We have many cases of very young mothers who die in childbirth, because they live very far from the hospital and, when they arrive, the possibilities for surgery are practically nil, also because structures and equipment are lacking.

–Q: Your Association, however, is not limited to medical-health care.

–Sangiorgi: No, we also work in the social field. Generally, along with our health projects we create small projects that extend from micro-credits to small agricultural projects. At present, with funding from the Italian episcopal conference and the European Community, we have obtained in Zimbabwe the possibility of establishing agricultural exploitation, which will serve both to give work to people as well as finance the hospital and provide food for patients.

–Q: Lay women, professionals, wholly dedicated to the mission — from where does such a radical choice stem?

–Sangiorgi: The association was founded 50 years ago by Adele Pignatelli, who was a doctor in Rome and who, in those years in which much thought was given to the laity and the missions, had the inspiration of this charism: to give life to an association of consecrated, but lay, life, with people who work for development in the missions.

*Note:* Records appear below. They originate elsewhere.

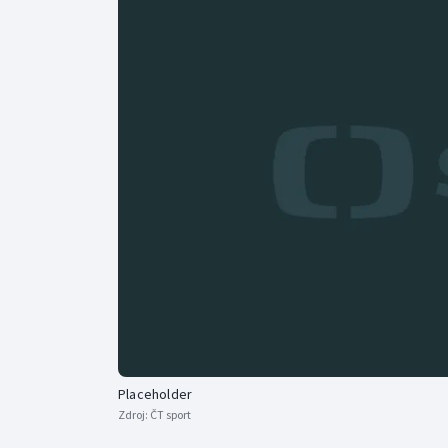
Curling
Dostihy
Florbal
Futsal
Golf
Gymnastika
Placeholder
Zdroj:
ČT sport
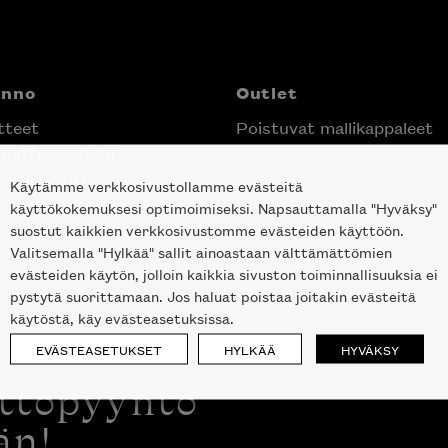
anno
Outlet
tteet
Poistuvat mallikappaleet
nittelupalvelu
ektimyynti
Käytämme verkkosivustollamme evästeitä
e Helsingin keskustassa
käyttökokemuksesi optimoimiseksi. Napsauttamalla "Hyväksy"
suostut kaikkien verkkosivustomme evästeiden käyttöön.
Valitsemalla "Hylkää" sallit ainoastaan välttämättömien
evästeiden käytön, jolloin kaikkia sivuston toiminnallisuuksia ei
pystytä suorittamaan. Jos haluat poistaa joitakin evästeitä
käytöstä, käy evästeasetuksissa.
EVÄSTEASETUKSET
HYLKÄÄ
HYVÄKSY
ottopyyntö
än!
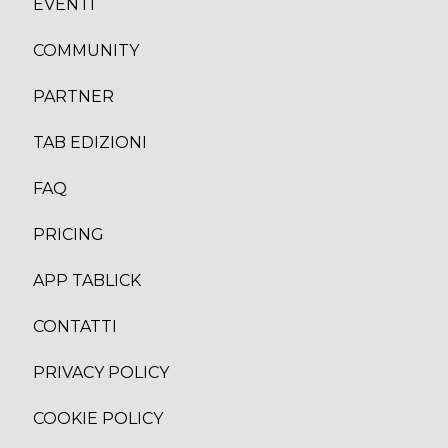
EVENTI
COMMUNITY
PARTNER
TAB EDIZION
I
FAQ
PRICING
APP TABLICK
CONTATTI
PRIVACY POLICY
COOKIE POLICY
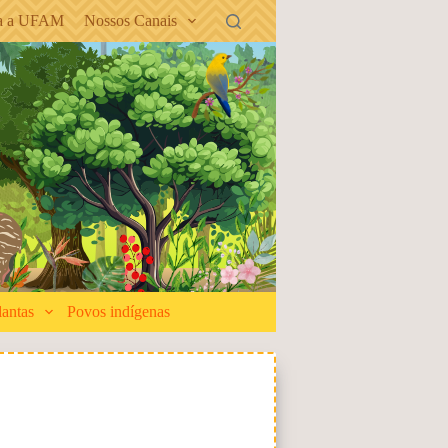
ra a UFAM
Nossos Canais
lantas
Povos indígenas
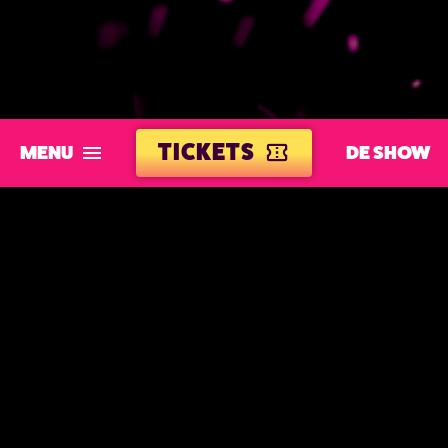
TICKETS
MENU
DE SHOW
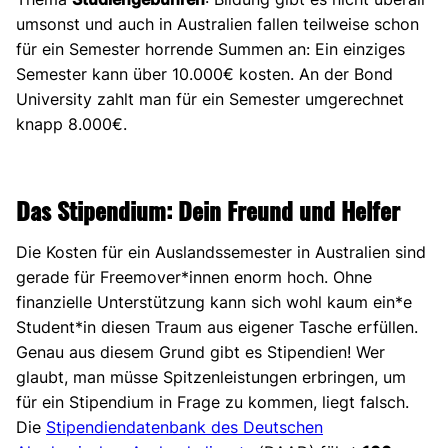
umsonst und auch in Australien fallen teilweise schon
für ein Semester horrende Summen an: Ein einziges
Semester kann über 10.000€ kosten. An der Bond
University zahlt man für ein Semester umgerechnet
knapp 8.000€.
Das Stipendium: Dein Freund und Helfer
Die Kosten für ein Auslandssemester in Australien sind
gerade für Freemover*innen enorm hoch. Ohne
finanzielle Unterstützung kann sich wohl kaum ein*e
Student*in diesen Traum aus eigener Tasche erfüllen.
Genau aus diesem Grund gibt es Stipendien! Wer
glaubt, man müsse Spitzenleistungen erbringen, um
für ein Stipendium in Frage zu kommen, liegt falsch.
Die
Stipendiendatenbank des Deutschen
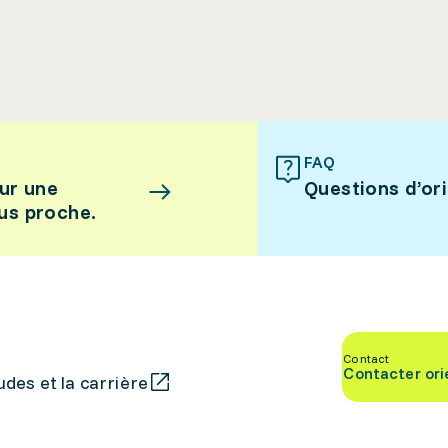
FAQ
ur une
Questions d’or
lus proche.
Contact
Contacter ori
des et la carrière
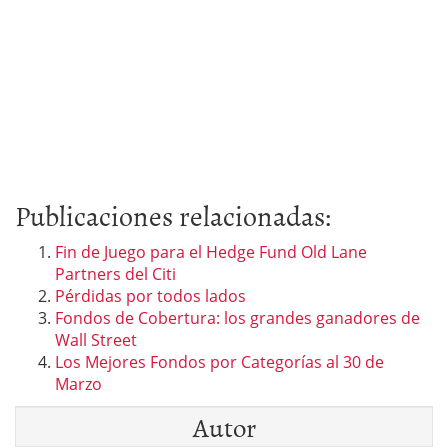
Publicaciones relacionadas:
Fin de Juego para el Hedge Fund Old Lane
Partners del Citi
Pérdidas por todos lados
Fondos de Cobertura: los grandes ganadores de
Wall Street
Los Mejores Fondos por Categorías al 30 de
Marzo
Autor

Adele Pignatelli was supported and encouraged by a priest called Giovanni Battista Montini, who later became Paul VI.

–Q: What did Paul VI think of all this?

–Sangiorgi: Adele Pignatelli was a spiritual daughter of Monsignor Montini. Later, Pope Paul VI continued to be her director. She wanted to go to the missions alone. The year was 1941, and it seemed an impossible dream because the war soon deprived her of two of her relatives.

She asked Monsignor Montini´s advice, and he answered that perhaps the Lord wanted something different from her, that is, that she not go herself to the missions, but that she send others.

When Paul VI proposed this to her, our founder answered: “I am neither a saint nor crazy, and I really don´t think I am able to do that.”

Monsignor Montini then said to her: “God asks something not only of saints and mad people, but also of the humble. He asks it in the name of the Church.” These were, more or less, the first words from which our association was born.